Néanmoins, même si Jim Rowan, le CEO de Dyson, a déclaré que cette décision n’avait « rien à voir avec le Brexit », la société ayant déjà transféré l’essentiel de sa production à Singapour, on ne peut manquer de souligner que de nombreuses autres entreprises quittent le Royaume-Uni à cause du Brexit. Airbus a annoncé son intention de quitter la Grande-Bretagne et BlackRock, JPMorgan Chase, Bank of America et Citigroup ont déjà commencé à transférer leurs activités vers l’Europe continentale.

Laurent Abadie, l’un des dirigeants de la firme japonaise Panasonic, a indiqué que la firme allait déplacer son siège en Europe du Royaume-Uni pour Amsterdam, motivant cette décision par « des préoccupations liées au Brexit telles que la libre circulation des biens et des personnes ». Unilever avait envisagé de déplacer son siège de Londres à Rotterdam l’année dernière, mais a rencontré une forte résistance de la part de ses actionnaires.

Le chaos géopolitique fait fuir les entreprises pour de bon

Le Brexit n’est d’ailleurs pas l’unique facteur à favoriser les délocalisations actuellement : la guerre commerciale que la Chine et les Etats-Unis ont initiée, et la menace de hausse des droits de douane sur les produits issus des deux pays en est un autre. Par exemple, Foxconn, le plus grand fournisseur d’Apple pour l’iPhone, envisage de délocaliser en Inde la production actuellement assurée en Chine. Cette décision lui permettrait de « faire baisser les prix en permettant à Apple d’éviter des droits de douanes de 20 % sur les appareils importés de Chine ».

De même, la marque américaine de chaussures Steve Madden a informé les analystes qu’elle allait quitter la Chine et qu’elle se fournirait ailleurs qu’en Chine (et principalement au Cambodge) pour 40 à 50 % de ses achats frappés de droits de douane cette année.

D’une manière générale, on observe une tendance des entreprises à déplacer leur siège social et leur chaîne d’approvisionnement pour fuir les problèmes géopolitiques et les difficultés qu’ils impliquent pour elles.

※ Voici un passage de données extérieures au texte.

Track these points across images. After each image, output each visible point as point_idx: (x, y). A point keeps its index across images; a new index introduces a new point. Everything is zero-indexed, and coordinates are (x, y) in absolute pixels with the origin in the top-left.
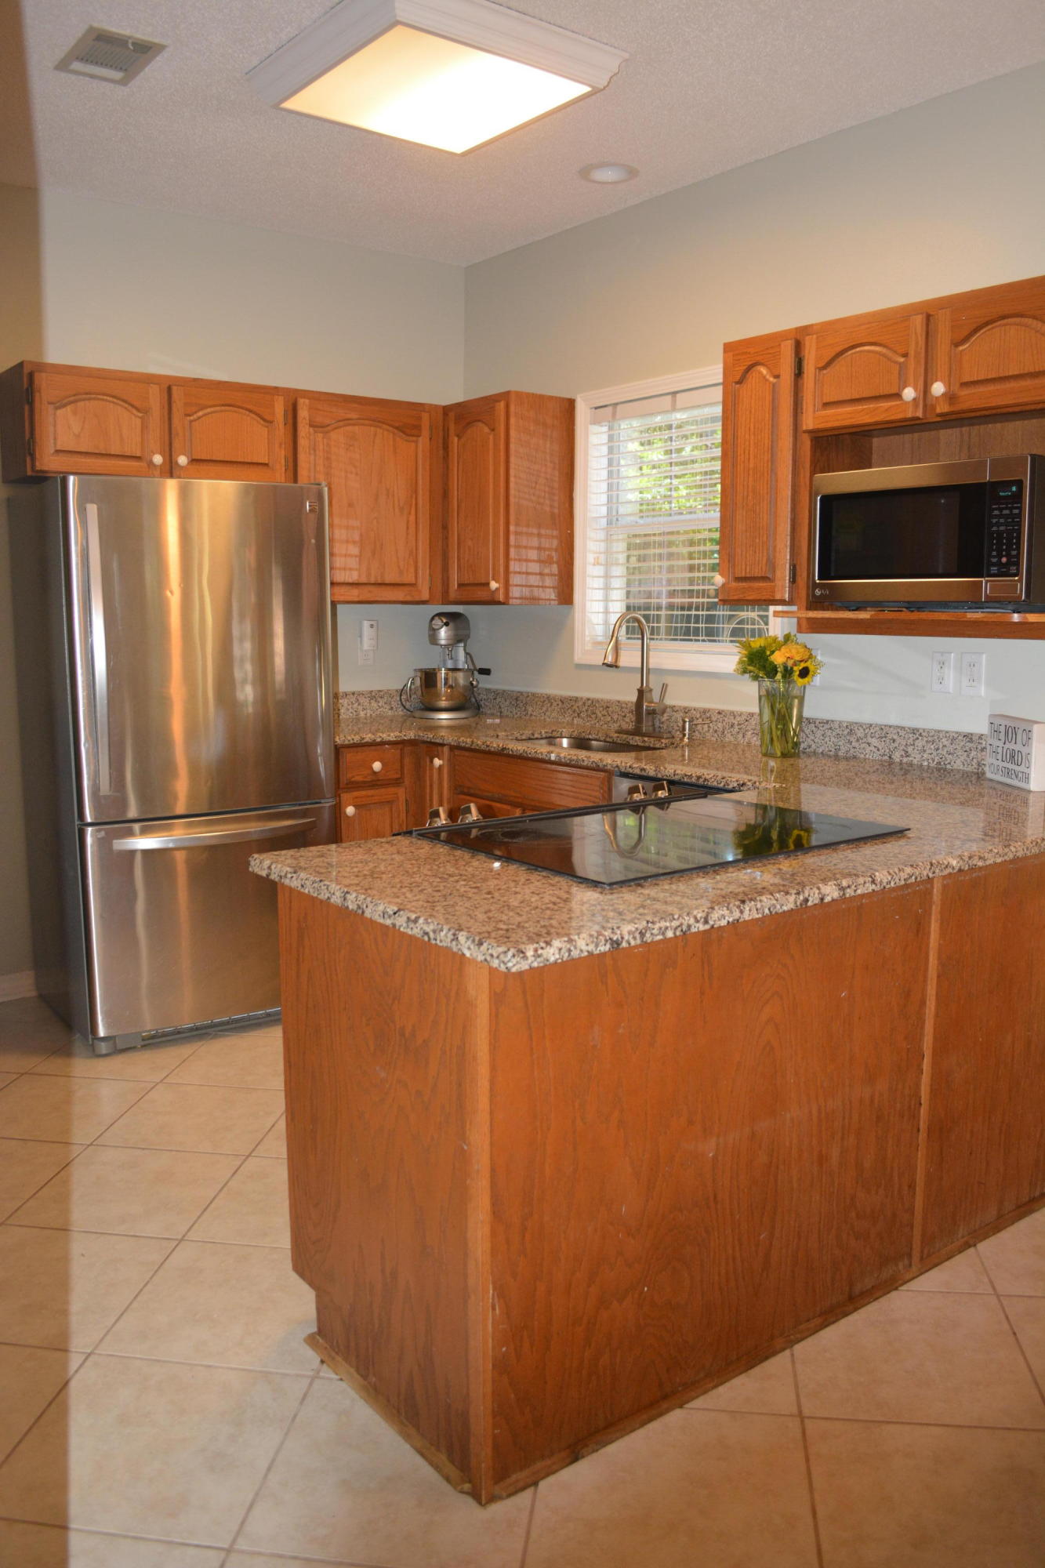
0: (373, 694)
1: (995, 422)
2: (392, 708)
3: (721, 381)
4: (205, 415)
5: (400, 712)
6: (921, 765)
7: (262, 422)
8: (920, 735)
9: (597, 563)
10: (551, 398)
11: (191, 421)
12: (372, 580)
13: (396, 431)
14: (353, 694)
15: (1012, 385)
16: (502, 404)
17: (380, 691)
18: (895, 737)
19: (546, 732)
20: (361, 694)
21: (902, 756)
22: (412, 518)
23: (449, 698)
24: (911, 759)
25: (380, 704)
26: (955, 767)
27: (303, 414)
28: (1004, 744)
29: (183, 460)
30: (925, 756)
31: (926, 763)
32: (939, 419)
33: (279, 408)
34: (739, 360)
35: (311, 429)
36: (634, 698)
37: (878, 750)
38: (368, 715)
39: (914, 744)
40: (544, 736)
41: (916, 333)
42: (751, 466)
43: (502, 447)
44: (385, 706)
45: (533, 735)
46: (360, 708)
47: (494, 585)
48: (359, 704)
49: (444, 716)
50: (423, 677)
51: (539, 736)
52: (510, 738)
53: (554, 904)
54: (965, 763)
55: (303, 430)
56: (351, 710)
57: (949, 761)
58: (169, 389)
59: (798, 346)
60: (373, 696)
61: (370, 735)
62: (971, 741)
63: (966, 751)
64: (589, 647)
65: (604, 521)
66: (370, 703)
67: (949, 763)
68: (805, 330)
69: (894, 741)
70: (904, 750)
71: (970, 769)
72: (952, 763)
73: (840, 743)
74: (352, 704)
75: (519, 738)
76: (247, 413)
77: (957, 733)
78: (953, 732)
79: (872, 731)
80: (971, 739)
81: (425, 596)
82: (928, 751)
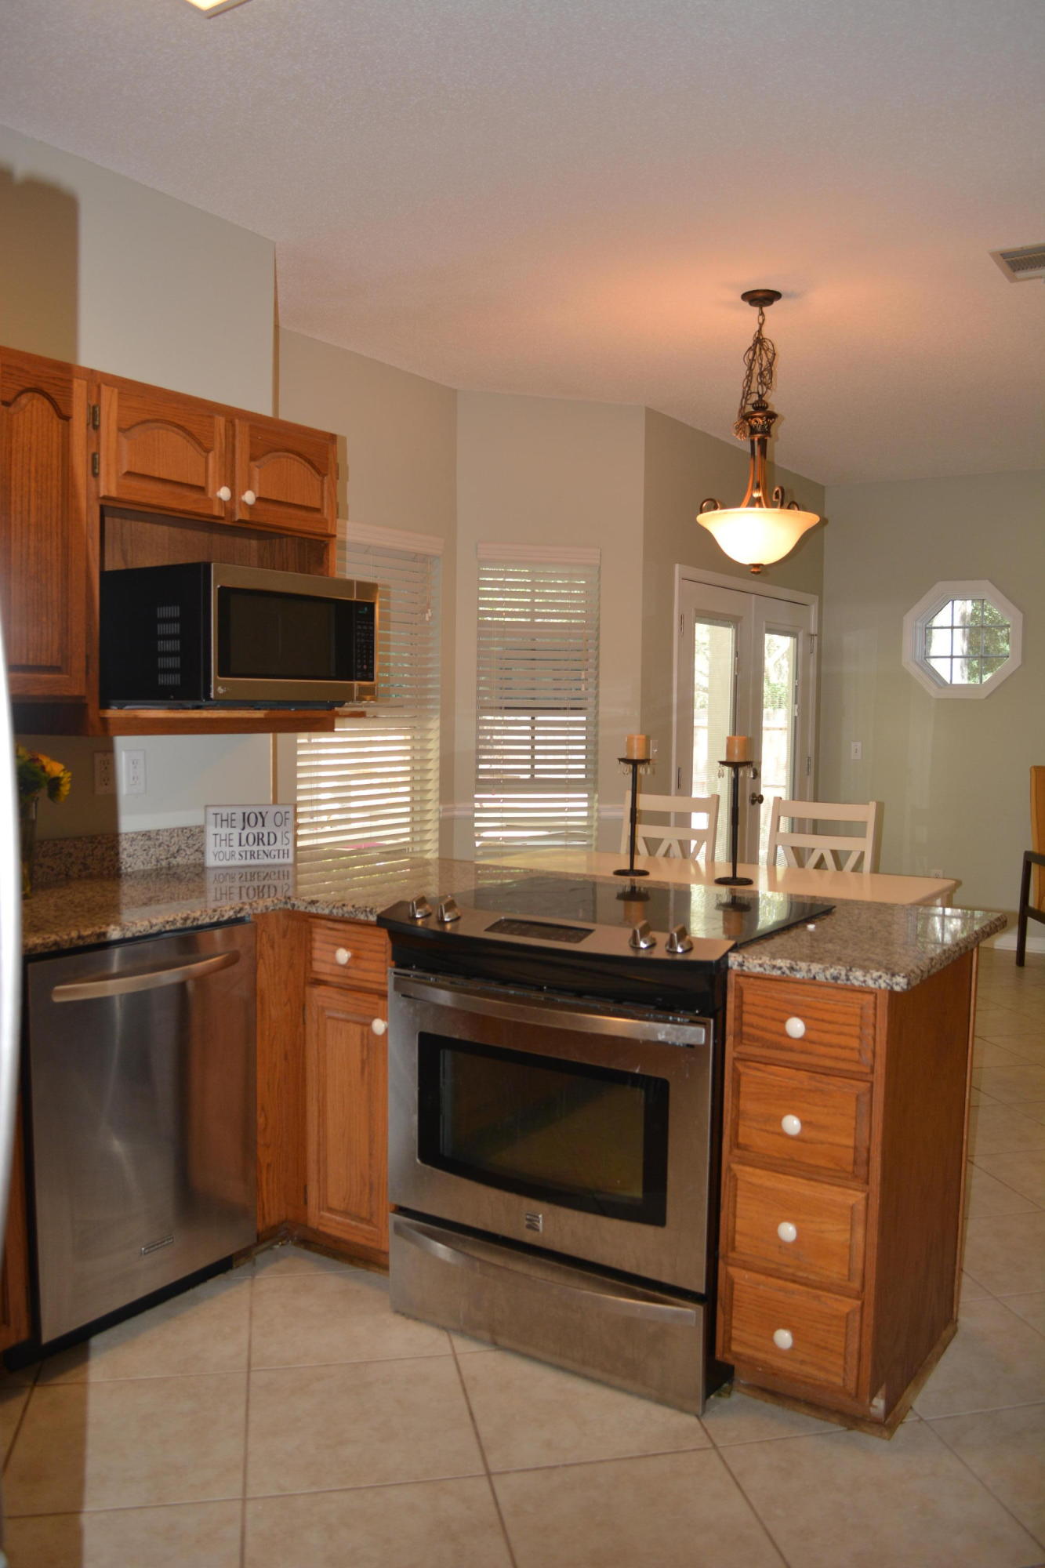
8: (100, 843)
15: (292, 511)
18: (72, 850)
24: (90, 871)
26: (136, 868)
28: (244, 829)
30: (106, 864)
37: (53, 870)
39: (92, 855)
41: (220, 434)
54: (145, 862)
57: (129, 865)
62: (149, 838)
63: (145, 850)
67: (130, 866)
69: (70, 855)
70: (82, 863)
71: (149, 867)
72: (133, 865)
77: (136, 833)
78: (131, 833)
79: (44, 849)
80: (149, 836)
82: (108, 859)
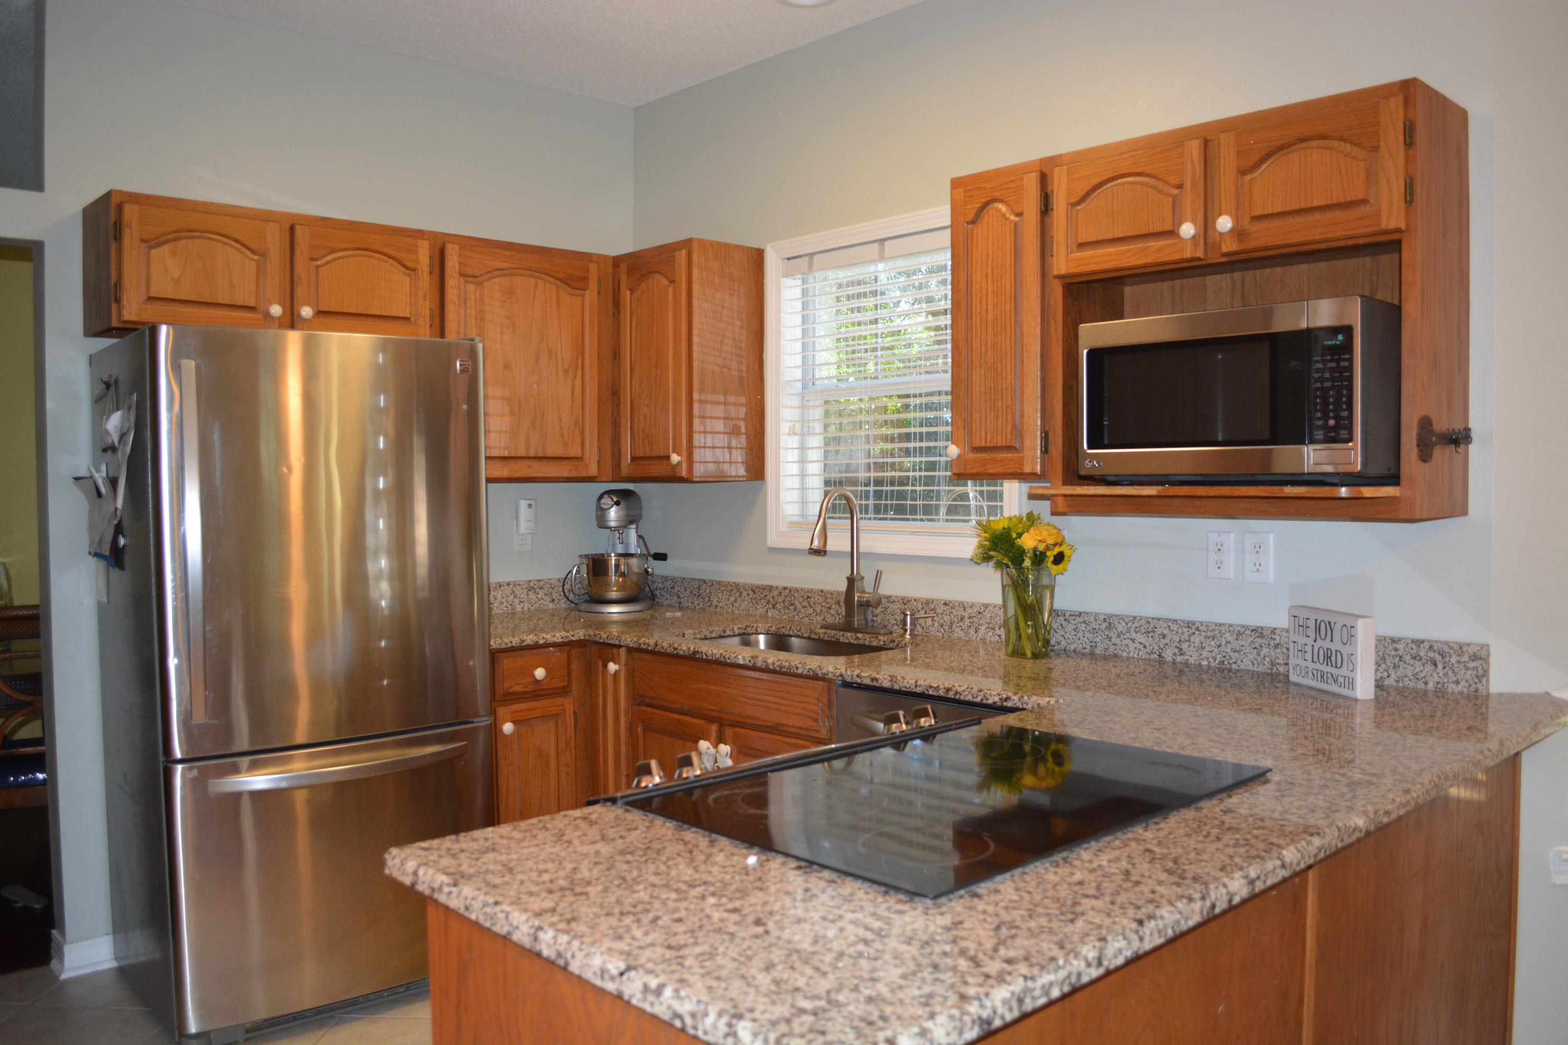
0: (532, 584)
1: (1275, 266)
2: (553, 601)
3: (949, 223)
4: (334, 260)
5: (563, 604)
6: (1200, 665)
7: (403, 269)
8: (1197, 629)
9: (792, 433)
10: (738, 247)
11: (317, 267)
12: (532, 454)
13: (559, 283)
14: (508, 584)
15: (1316, 217)
16: (683, 253)
17: (539, 581)
18: (1165, 632)
19: (739, 628)
20: (516, 584)
21: (1175, 654)
22: (578, 382)
23: (621, 588)
24: (1186, 657)
25: (539, 596)
26: (1243, 667)
27: (452, 263)
28: (1315, 641)
29: (306, 312)
30: (1205, 654)
31: (1205, 663)
32: (1224, 259)
33: (424, 256)
34: (972, 196)
35: (461, 279)
36: (843, 586)
37: (1145, 647)
38: (526, 608)
39: (1189, 641)
40: (737, 632)
41: (1192, 161)
42: (990, 317)
43: (684, 301)
44: (546, 598)
45: (724, 631)
46: (517, 601)
47: (675, 458)
48: (515, 597)
49: (615, 609)
50: (591, 565)
51: (731, 633)
52: (698, 636)
53: (866, 942)
54: (1255, 662)
55: (452, 282)
56: (505, 604)
57: (1234, 660)
58: (292, 229)
59: (1044, 179)
60: (531, 587)
61: (531, 637)
62: (1262, 636)
63: (1255, 648)
64: (784, 528)
65: (799, 385)
66: (528, 595)
67: (1235, 663)
68: (1053, 161)
69: (1164, 636)
70: (1177, 647)
71: (1261, 669)
72: (1239, 662)
73: (1097, 639)
74: (508, 596)
75: (709, 636)
76: (386, 258)
77: (1243, 626)
78: (1238, 625)
79: (1136, 625)
80: (1262, 633)
81: (593, 471)
82: (1207, 649)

Et selon l’ancien CEO de Kellogg, qui préside désormais le groupe Albright Stonebridge, ce n’est pas anodin. En effet,  « Transférer une chaîne d’approvisionnement est un investissement important, et la mise en place d’une chaîne d’approvisionnement est un gros investissement de départ. » Selon lui, il y a donc peu de chances que ces entreprises reviennent par la suite, même si les tensions s’atténuent.